Can you write out lines from the records below without changing a character, beginning at the line that has "genus: Hyalophora" and stopping after the line that has "scientific name: Bromius obscurus"?

Start of Exercise material

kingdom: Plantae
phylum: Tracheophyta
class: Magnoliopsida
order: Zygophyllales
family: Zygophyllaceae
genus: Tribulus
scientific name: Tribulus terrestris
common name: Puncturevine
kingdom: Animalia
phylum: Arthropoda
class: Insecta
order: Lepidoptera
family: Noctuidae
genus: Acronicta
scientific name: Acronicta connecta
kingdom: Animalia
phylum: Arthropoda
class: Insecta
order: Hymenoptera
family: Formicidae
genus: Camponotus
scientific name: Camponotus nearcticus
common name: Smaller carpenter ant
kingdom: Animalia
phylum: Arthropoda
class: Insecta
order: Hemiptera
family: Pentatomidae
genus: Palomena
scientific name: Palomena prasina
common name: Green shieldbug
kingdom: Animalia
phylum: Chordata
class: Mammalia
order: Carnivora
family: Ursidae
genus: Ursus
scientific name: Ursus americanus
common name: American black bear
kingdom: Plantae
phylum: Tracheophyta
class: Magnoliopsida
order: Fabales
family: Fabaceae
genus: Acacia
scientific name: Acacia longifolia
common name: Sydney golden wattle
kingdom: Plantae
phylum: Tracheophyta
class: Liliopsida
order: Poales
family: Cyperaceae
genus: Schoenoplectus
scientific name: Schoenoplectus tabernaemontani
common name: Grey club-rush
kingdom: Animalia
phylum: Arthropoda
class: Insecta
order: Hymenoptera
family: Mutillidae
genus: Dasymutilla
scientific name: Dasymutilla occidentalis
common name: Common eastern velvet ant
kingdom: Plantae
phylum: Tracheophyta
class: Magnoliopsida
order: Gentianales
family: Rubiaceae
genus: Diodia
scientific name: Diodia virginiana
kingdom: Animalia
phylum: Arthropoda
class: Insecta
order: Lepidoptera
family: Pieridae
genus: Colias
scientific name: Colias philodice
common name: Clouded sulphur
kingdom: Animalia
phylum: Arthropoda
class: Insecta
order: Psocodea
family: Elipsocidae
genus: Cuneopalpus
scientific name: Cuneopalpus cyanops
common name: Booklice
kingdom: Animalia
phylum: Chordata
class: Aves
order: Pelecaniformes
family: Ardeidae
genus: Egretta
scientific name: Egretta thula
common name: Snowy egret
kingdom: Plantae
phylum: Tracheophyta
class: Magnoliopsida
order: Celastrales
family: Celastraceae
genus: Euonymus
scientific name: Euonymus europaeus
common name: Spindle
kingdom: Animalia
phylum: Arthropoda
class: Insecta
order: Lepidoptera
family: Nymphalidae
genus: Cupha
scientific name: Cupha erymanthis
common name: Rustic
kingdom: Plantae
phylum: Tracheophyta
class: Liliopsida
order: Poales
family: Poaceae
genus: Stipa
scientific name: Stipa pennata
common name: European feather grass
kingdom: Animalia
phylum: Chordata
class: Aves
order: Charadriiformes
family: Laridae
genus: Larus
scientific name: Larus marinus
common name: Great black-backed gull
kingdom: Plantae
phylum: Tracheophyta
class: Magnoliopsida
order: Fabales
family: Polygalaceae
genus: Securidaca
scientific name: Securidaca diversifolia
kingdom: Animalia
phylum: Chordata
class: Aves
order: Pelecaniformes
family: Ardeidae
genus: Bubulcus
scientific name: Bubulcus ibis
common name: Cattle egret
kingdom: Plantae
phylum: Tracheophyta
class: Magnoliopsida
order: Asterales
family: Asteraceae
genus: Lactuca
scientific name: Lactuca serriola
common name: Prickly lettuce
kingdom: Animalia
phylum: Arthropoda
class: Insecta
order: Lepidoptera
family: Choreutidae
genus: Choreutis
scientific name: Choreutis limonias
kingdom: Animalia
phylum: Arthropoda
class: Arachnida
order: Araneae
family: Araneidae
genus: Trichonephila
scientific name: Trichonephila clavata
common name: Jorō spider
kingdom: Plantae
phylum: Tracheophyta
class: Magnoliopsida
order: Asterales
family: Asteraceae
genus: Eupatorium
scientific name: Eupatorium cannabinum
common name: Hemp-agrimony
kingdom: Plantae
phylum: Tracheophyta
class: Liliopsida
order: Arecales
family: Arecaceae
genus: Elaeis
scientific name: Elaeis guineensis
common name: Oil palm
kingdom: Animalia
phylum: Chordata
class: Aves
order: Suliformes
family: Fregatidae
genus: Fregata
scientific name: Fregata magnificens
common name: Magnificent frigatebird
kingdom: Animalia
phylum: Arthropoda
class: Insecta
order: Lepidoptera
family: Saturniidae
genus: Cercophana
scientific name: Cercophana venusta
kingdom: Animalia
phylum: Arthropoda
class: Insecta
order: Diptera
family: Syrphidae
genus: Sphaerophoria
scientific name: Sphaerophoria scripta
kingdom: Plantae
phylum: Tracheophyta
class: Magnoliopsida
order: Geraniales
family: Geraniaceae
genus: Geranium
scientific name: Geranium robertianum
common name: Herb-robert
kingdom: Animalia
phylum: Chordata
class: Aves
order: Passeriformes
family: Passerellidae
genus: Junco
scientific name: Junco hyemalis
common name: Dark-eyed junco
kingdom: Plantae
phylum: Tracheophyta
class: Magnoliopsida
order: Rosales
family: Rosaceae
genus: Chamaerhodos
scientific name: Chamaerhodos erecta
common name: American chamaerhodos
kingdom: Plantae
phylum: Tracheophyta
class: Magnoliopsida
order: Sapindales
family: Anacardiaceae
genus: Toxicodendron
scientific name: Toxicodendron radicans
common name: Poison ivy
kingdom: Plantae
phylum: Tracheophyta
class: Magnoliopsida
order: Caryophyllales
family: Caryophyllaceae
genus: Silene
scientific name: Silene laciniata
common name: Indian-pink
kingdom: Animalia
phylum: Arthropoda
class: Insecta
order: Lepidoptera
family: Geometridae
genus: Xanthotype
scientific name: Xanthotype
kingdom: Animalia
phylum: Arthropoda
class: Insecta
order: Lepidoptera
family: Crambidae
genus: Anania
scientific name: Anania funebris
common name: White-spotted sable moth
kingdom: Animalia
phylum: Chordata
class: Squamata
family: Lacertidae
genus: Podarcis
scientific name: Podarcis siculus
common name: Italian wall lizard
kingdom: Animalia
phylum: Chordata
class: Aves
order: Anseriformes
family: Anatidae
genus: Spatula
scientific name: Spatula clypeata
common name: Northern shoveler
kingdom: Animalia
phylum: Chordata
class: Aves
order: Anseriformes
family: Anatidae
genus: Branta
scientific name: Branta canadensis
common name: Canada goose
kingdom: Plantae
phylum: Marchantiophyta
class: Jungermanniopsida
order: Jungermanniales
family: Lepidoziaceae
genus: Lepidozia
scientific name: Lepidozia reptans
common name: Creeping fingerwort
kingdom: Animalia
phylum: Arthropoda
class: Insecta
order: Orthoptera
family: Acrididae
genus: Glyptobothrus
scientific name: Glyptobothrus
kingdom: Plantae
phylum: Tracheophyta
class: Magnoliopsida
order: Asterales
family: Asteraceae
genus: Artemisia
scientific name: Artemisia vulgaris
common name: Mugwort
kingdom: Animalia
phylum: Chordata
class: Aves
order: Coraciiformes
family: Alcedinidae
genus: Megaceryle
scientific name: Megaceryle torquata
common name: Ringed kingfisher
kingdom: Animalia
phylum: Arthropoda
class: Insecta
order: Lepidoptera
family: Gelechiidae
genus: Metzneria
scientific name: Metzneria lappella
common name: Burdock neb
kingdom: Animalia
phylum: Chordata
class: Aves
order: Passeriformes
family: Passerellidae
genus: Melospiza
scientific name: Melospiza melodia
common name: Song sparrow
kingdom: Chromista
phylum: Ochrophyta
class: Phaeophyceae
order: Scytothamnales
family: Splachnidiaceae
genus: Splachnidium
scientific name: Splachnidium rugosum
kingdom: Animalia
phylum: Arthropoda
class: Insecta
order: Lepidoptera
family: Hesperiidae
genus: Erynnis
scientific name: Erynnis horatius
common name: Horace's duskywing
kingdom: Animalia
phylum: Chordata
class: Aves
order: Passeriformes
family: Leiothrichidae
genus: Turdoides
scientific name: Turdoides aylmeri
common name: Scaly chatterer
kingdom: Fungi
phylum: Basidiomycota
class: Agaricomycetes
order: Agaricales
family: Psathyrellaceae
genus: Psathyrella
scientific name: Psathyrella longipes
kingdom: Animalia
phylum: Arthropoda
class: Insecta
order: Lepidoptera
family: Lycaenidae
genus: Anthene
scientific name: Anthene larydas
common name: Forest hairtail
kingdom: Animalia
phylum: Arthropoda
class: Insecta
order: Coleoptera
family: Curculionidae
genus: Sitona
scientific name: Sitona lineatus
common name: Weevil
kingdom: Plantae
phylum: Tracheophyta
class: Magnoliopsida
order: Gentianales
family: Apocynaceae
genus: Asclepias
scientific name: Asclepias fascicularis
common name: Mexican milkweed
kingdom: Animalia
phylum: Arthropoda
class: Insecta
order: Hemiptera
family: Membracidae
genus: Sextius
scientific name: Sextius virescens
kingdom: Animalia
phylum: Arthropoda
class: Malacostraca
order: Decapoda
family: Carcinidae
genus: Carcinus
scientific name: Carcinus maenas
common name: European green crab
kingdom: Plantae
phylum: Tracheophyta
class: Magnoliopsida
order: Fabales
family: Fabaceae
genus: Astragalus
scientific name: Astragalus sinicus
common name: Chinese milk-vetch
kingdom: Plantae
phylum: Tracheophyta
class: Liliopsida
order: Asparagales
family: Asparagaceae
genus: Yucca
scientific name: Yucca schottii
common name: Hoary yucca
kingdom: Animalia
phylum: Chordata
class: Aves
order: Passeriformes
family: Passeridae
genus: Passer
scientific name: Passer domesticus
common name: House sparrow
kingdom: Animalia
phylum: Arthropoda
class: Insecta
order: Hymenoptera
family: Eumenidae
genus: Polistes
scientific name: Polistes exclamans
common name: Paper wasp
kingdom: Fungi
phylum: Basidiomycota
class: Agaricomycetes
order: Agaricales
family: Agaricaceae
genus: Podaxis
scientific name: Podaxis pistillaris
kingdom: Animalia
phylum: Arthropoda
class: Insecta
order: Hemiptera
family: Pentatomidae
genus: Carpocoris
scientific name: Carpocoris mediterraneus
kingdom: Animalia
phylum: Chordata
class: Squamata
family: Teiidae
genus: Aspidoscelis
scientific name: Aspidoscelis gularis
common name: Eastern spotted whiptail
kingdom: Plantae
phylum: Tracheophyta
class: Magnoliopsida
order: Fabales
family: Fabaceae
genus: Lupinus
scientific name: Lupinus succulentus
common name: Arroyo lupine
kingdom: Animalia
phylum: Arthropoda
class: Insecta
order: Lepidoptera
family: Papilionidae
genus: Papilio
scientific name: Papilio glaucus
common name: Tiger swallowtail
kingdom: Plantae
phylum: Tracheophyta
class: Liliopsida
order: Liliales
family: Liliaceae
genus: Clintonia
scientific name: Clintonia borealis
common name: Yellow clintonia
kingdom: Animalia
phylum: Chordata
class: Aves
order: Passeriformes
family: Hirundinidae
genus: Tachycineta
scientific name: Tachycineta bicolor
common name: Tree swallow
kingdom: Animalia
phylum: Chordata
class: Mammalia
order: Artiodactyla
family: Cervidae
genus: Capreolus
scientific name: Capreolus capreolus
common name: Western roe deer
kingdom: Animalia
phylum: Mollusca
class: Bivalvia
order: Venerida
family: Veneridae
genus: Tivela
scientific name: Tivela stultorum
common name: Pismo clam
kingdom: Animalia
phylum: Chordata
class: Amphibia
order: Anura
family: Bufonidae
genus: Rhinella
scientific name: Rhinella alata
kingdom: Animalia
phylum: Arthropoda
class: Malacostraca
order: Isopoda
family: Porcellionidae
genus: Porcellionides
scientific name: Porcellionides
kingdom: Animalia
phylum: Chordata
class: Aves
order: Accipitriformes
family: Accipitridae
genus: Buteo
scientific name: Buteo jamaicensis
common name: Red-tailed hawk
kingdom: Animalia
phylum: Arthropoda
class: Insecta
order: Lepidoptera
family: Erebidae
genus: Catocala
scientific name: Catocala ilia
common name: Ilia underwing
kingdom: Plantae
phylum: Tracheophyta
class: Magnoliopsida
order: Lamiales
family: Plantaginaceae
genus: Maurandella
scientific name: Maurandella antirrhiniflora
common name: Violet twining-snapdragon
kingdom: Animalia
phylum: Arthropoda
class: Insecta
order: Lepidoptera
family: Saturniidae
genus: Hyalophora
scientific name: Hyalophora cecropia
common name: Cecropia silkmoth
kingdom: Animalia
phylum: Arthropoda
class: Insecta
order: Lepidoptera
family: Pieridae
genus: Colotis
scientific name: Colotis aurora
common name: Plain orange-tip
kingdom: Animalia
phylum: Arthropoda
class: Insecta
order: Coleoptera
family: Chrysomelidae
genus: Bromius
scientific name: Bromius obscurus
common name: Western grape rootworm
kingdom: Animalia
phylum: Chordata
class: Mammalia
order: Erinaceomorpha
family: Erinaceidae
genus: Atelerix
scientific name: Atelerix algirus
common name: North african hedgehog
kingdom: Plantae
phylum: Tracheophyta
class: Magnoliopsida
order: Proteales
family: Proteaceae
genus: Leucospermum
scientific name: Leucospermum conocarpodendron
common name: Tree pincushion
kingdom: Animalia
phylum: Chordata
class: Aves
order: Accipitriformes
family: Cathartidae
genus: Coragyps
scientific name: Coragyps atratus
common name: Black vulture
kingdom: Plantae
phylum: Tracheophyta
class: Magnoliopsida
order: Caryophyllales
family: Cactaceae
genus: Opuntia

End of Exercise material

■ Exercise output ■
genus: Hyalophora
scientific name: Hyalophora cecropia
common name: Cecropia silkmoth
kingdom: Animalia
phylum: Arthropoda
class: Insecta
order: Lepidoptera
family: Pieridae
genus: Colotis
scientific name: Colotis aurora
common name: Plain orange-tip
kingdom: Animalia
phylum: Arthropoda
class: Insecta
order: Coleoptera
family: Chrysomelidae
genus: Bromius
scientific name: Bromius obscurus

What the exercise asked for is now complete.